*Dokument*
-- -- --

III Ca 1399/20 - uzasadnienie Sąd Okręgowy w Łodzi z 2021-03-01

Sygn. akt III Ca 1399/20

UZASADNIENIE

Zaskarżonym wyrokiem z dnia 7 lipca 2020 roku, sygn. akt I C 994/19, Sąd Rejonowy dla Łodzi – Widzewa w Łodzi:

1.  zasądził od pozwanego A. G. na rzecz powoda B. (...) Spółki (...) Oddziału w Polsce z siedzibą w W. kwotę 1.048,53 zł wraz z odsetkami ustawowymi za opóźnienie od dnia 28 maja 2019 roku do dnia zapłaty;

2.  umarzył postępowanie w pozostałym zakresie;

3.  zasądził od pozwanego A. G. na rzecz powoda B. (...) Spółki (...) Oddziału w Polsce z siedzibą w W. kwotę 334 zł tytułem zwrotu kosztów procesu.

Apelację od powyższego wyroku wniósł pozwany, zaskarżając go w całości. Zaskarżonemu wyrokowi zarzucił naruszenie art. 233 § 1 k.p.c. poprzez niewłaściwe zastosowanie w postaci zaniechania dokonania wszechstronnego rozważenia zebranego materiału oraz pominięcia znaczenia ustalonych w postępowaniu dowodowym okoliczności istotnych dla rozstrzygnięcia, w tym nienadanie odpowiedniej rangi ustaleniu, iż powódka wykorzystała do działań przymusową sytuację pozwanego. Skarżący wskazał, że Sąd niezasadnie pominął zarzut zawyżonej wysokości żądania oraz pozostałą argumentację sprzeciwu od nakazu zapłaty. Skarżący nie zgodził się ze stanowiskiem Sądu, ażeby miał on świadomość wysokości wcześniejszej stawki ubezpieczeniowej. Podniósł, że poprzednia składka ubezpieczeniowa wynosiła 680 zł,. zaś narzucona pozwanemu wynosiła 6.710 zł, którą też pozwany niezwłocznie wypowiedział po powzięciu informacji na ten temat. Podniósł też, że ubezpieczenie OC jest obowiązkowe i opieszałość w działaniu powódki ma realne przełożenie na wartość przedmiotu sporu - powódka powzięła informację o nowonabywcy w dniu 08.12.2018r., zaś informacja o wysokości składki dotarła do pozwanego w dniu 15.01.2019r. Pozwany wskazał, iż powódka nie odpowiedziała na jego pismo z dnia 19.02.2019 r., mające istotny wpływ dowodowy, bowiem wielomiesięczny brak jakiejkolwiek reakcji na pismo pozwanego należy uznać za usprawiedliwione przeświadczenie strony o braku obowiązku uiszczenia należnej kwoty. Zdaniem skarżącego, Sąd nie odniósł się również w sposób należyty do kwestii dyskryminowania przez zagranicznego ubezpieczyciela młodych kierowców.

-- -- --

*Zestaw zadań*
• 1. Ile według uzasadnienia wynosiła składka ubezpieczeniowa narzucona pozwanemu?
• 2. Przepisz słowo w słowo fragment uzasadnienia, zaczynając od słów "2.  umarzył postępowanie" i kończąc na słowach "zwrotu kosztów procesu.".
• 3. Dopisz kolejną część uzasadnienia, która następuje po jego ostatnim zdaniu.

Wykazy położenia elementów:
-- -- --

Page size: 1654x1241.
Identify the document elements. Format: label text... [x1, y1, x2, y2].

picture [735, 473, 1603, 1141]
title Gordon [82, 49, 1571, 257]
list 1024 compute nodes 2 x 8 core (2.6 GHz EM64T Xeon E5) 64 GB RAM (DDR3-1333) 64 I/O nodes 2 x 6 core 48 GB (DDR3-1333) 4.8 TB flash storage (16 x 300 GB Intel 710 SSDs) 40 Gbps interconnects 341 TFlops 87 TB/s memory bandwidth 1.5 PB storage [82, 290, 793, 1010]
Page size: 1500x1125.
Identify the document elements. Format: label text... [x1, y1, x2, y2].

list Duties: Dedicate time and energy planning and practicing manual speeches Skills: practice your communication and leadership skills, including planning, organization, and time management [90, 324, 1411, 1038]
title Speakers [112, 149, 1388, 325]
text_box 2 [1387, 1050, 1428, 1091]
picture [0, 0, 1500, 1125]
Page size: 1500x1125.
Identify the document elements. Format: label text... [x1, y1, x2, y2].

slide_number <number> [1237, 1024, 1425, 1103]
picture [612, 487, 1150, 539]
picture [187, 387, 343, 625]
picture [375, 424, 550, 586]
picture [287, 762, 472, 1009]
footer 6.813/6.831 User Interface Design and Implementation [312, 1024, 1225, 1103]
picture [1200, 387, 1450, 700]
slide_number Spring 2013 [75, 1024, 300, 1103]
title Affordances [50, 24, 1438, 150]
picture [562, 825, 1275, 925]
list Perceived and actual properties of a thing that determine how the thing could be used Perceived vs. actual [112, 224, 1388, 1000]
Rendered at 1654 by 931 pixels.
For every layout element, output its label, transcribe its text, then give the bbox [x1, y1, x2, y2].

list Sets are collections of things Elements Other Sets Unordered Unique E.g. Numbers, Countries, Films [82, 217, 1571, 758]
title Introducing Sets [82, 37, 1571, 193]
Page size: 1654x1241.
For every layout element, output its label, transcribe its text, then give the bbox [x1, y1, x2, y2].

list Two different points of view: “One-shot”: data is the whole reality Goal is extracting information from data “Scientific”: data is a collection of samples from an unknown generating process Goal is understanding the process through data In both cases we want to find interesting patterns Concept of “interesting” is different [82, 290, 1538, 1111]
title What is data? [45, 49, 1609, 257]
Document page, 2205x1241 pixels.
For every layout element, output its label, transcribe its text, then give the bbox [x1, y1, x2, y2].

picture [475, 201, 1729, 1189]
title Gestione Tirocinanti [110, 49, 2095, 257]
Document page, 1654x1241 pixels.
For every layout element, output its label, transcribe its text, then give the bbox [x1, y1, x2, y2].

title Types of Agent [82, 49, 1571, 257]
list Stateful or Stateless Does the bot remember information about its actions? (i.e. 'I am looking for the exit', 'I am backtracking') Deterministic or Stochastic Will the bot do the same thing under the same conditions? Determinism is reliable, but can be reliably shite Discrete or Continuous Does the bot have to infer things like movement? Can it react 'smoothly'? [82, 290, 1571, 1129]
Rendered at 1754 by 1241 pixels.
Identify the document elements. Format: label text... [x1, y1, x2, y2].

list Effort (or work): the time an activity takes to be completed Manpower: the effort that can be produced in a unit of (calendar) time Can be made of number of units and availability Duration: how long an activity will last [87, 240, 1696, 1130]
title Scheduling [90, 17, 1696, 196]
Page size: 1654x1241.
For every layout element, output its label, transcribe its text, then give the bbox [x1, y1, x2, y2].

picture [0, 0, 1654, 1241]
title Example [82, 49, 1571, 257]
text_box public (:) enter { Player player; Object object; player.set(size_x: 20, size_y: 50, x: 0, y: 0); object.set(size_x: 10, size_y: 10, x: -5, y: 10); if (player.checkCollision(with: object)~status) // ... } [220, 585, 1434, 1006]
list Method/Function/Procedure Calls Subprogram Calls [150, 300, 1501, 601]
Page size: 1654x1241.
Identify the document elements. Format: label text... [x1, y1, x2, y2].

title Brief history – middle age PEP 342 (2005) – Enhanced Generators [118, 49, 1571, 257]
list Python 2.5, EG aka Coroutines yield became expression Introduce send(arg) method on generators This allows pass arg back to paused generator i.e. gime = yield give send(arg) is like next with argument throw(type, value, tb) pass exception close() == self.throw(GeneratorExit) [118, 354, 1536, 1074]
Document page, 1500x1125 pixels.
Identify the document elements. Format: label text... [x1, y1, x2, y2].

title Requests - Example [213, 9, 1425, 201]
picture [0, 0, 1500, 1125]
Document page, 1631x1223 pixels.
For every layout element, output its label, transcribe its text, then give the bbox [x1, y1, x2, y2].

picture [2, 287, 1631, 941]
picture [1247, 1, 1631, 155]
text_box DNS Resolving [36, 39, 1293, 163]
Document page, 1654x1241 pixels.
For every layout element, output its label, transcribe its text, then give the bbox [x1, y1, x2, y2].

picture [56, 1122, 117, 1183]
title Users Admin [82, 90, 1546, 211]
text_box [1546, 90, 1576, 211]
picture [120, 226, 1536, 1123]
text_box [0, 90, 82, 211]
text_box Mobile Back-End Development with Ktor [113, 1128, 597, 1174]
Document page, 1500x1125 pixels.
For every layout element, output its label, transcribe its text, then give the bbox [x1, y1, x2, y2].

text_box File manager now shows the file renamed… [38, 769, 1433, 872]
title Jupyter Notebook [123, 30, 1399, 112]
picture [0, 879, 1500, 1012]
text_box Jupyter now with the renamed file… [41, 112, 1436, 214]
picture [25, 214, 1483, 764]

-- -- --

*Zestaw odpowiedzi*
• 1. 6.710 zł.

• 2.
2.  umarzył postępowanie w pozostałym zakresie;

3.  zasądził od pozwanego A. G. na rzecz powoda B. (...) Spółki (...) Oddziału w Polsce z siedzibą w W. kwotę 334 zł tytułem zwrotu kosztów procesu.

• 3.
W świetle tak podniesionych zarzutów skarżący wniósł o zmianę rozstrzygnięcia w zakresie zaskarżenia poprzez oddalenie powództwa, ewentualnie o uchylenie rozstrzygnięcia i przekazanie sprawy do ponownego rozpoznania przez Sąd I instancji.

W odpowiedzi na apelację powódka wniosła o jej oddalenie oraz zasądzenie od pozwanego na jej rzecz zwrotu kosztów procesu, według norm przepisanych.

Sąd Okręgowy zważył, co następuje:

Apelacja jest niezasadna i jako taka podlega oddaleniu.

Na wstępie wyjaśnić należy, że niniejsza sprawa była rozpoznawana w postępowaniu uproszczonym, w związku z czym Sąd Okręgowy na podstawie art. 505 10 § 1 k.p.c. orzekł na posiedzeniu niejawnym w składzie jednego sędziego.

Idąc dalej wskazać trzeba, że w myśl art. 505 13 § 2 k.p.c. jeżeli sąd drugiej instancji nie przeprowadził postępowania dowodowego, uzasadnienie wyroku powinno zawierać jedynie wyjaśnienie podstawy prawnej wyroku z przytoczeniem przepisów prawa.

W dalszej kolejności trzeba mieć także na uwadze, że w postępowaniu uproszczonym apelacja ma charakter ograniczony, a celem postępowania apelacyjnego nie jest tu ponowne rozpoznanie sprawy, ale wyłącznie kontrola wyroku wydanego przez Sąd I instancji w ramach zarzutów podniesionych przez skarżącego. Innymi słowy mówiąc, apelacja ograniczona wiąże Sąd odwoławczy, a zakres jego kompetencji kontrolnych jest zredukowany do tego, co zarzuci w apelacji skarżący. Wprowadzając apelację ograniczoną, ustawodawca jednocześnie określa zarzuty, jakimi może posługiwać się jej autor i zakazuje przytaczania dalszych zarzutów po upływie terminu do wniesienia apelacji – co w polskim porządku prawnym wynika z art. 505 9 § 1 1 i 2 k.p.c. (tak w uzasadnieniu uchwały składu 7 sędziów SN z dnia 31 stycznia 2008 r., III CZP 49/07, OSNC Nr 6 z 2008 r., poz. 55; tak również M. Manowska, „Apelacja w postępowaniu cywilnym. Komentarz. Orzecznictwo”, Warszawa 2013, s. 305 – 306).

Tym samym w ramach niniejszego uzasadnienia poprzestać należy jedynie na odniesieniu się do zarzutów apelacji, bez dokonywania analizy zgodności zaskarżonego rozstrzygnięcia z prawem w pozostałym zakresie.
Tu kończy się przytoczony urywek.